日立電鉄線の歴史

▼水郡線の常陸太田駅を降りるとすぐそばを国道349号線が走る。▼これを挟んで、かつてはこの地に日立電鉄の常北太田駅があった。▼日立電鉄線は、常北太田駅と日立市の鮎川駅を結んでいた鉄道路線である。▼日立電鉄線:常北太田駅―小沢―常陸岡田―川中子―大橋―茂宮―南高野―久慈浜―大甕―水木―大沼―河原子―桜川―鮎川。

磯原海岸海水浴場(日立電鉄線創立50周年記念乗車券)

▼終点の鮎川駅は日立駅より3キロほど南、現在の常磐線の日立駅と常陸多賀駅の間にあった。

常磐線(2020年6月)

▼常北電気鉄道が、1928年(昭和3年)に大甕~久慈(後の久慈浜)間、1929年(昭和4年)に久慈~常北太田間を開業し、日立電鉄線の歴史がはじまった。▼1944年(昭和19年)、日立製作所傘下にあった日立バスなどと合併して日立電鉄となった。▼日立電鉄となった後の1947年(昭和22年)に大甕~鮎川間が開業。▼2005年(平成17年)に橋梁などをはじめとする設備工事の経費がかかることなどを理由として、全線が廃線となった。▼日立電鉄線が廃線となった後の2013年(平成25年)に、その跡地を利用したBRT(バス・ラピッド・トランジット/バス高速輸送システム)が日立おさかなセンター~大甕駅間にて開業した。▼2018年(平成30年)には大甕駅~常陸多賀駅間が延伸開業。
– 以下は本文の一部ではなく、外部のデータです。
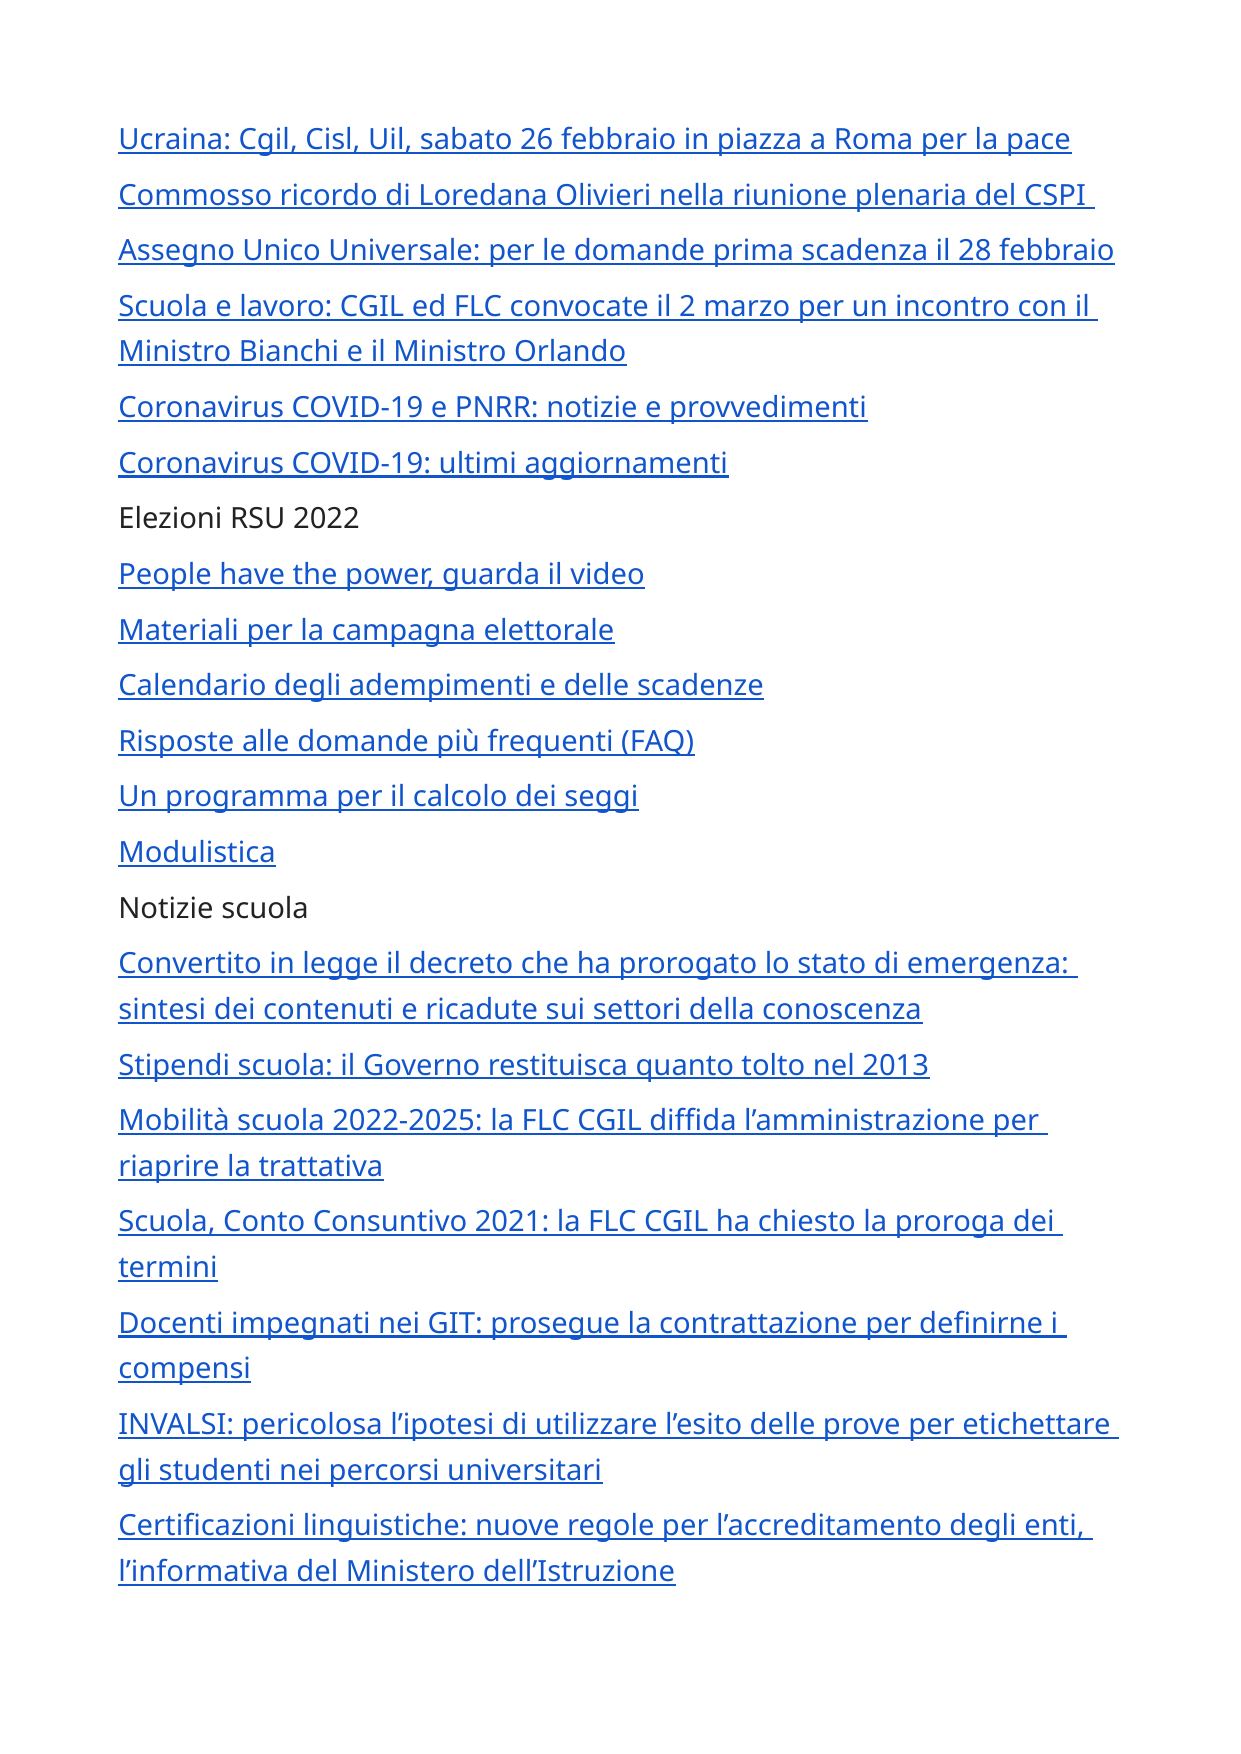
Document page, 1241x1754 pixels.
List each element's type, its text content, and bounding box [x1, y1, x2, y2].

text Risposte alle domande più frequenti (FAQ) [118, 720, 1122, 760]
text Assegno Unico Universale: per le domande prima scadenza il 28 febbraio [118, 229, 1122, 269]
text Docenti impegnati nei GIT: prosegue la contrattazione per definirne i compensi [118, 1302, 1122, 1387]
text Materiali per la campagna elettorale [118, 609, 1122, 648]
text Un programma per il calcolo dei seggi [118, 776, 1122, 815]
text Notizie scuola [118, 887, 1122, 927]
text Scuola e lavoro: CGIL ed FLC convocate il 2 marzo per un incontro con il Ministro Bianchi e il Ministro Orlando [118, 285, 1122, 370]
text Commosso ricordo di Loredana Olivieri nella riunione plenaria del CSPI [118, 174, 1122, 213]
text Coronavirus COVID-19: ultimi aggiornamenti [118, 442, 1122, 482]
text Coronavirus COVID-19 e PNRR: notizie e provvedimenti [118, 386, 1122, 426]
text Modulistica [118, 831, 1122, 871]
text Elezioni RSU 2022 [118, 497, 1122, 537]
text Certificazioni linguistiche: nuove regole per l’accreditamento degli enti, l’informativa del Ministero dell’Istruzione [118, 1504, 1122, 1590]
text INVALSI: pericolosa l’ipotesi di utilizzare l’esito delle prove per etichettare gli studenti nei percorsi universitari [118, 1403, 1122, 1488]
text Stipendi scuola: il Governo restituisca quanto tolto nel 2013 [118, 1044, 1122, 1083]
text Mobilità scuola 2022-2025: la FLC CGIL diffida l’amministrazione per riaprire la trattativa [118, 1099, 1122, 1185]
text Scuola, Conto Consuntivo 2021: la FLC CGIL ha chiesto la proroga dei termini [118, 1201, 1122, 1286]
text People have the power, guarda il video [118, 553, 1122, 593]
text Convertito in legge il decreto che ha prorogato lo stato di emergenza: sintesi dei contenuti e ricadute sui settori della conoscenza [118, 942, 1122, 1028]
text Ucraina: Cgil, Cisl, Uil, sabato 26 febbraio in piazza a Roma per la pace [118, 118, 1122, 158]
text Calendario degli adempimenti e delle scadenze [118, 664, 1122, 704]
フォードBBV8型(日立電鉄線創立50周年記念乗車券)

▼日立電鉄線を走ったフォードBBV8型は、1933年(昭和8年)~1935年(昭和10年)にかけて製造された車両。▼定員として34人~38人が乗車できる。▼クラクションはハンドル下にあるゴム製の風船状の物体を握ることで空気が圧縮され、吹鳴するようになっていた。▼当時の車両購入価格は約2,700円であり、車両重量は1,350キロであった。

ハフ3形(日立電鉄線創立50周年記念乗車券)

▼ハフ3形は集電装置がなく、ハンドブレーキが付随していた。▼1947年(昭和22年)頃まで、電動客車として連結して使用された。▼モハ101形(院電ナデ6141号)は、1914年(大正3年)に鉄道院新橋工場で製作された電動客車であり、中央線山手線で運行されていた。▼1925年(大正14年)に廃車となり、その後、目蒲電鉄(現在の東急目蒲線)、芝浦製作所、鶴見臨港鉄道と渡り歩き、1950年(昭和25年)に日立電鉄へ移された。▼当時においては、国産電動車の中では最も古いものであり、1972年(昭和47年)には鉄道記念物に指定された。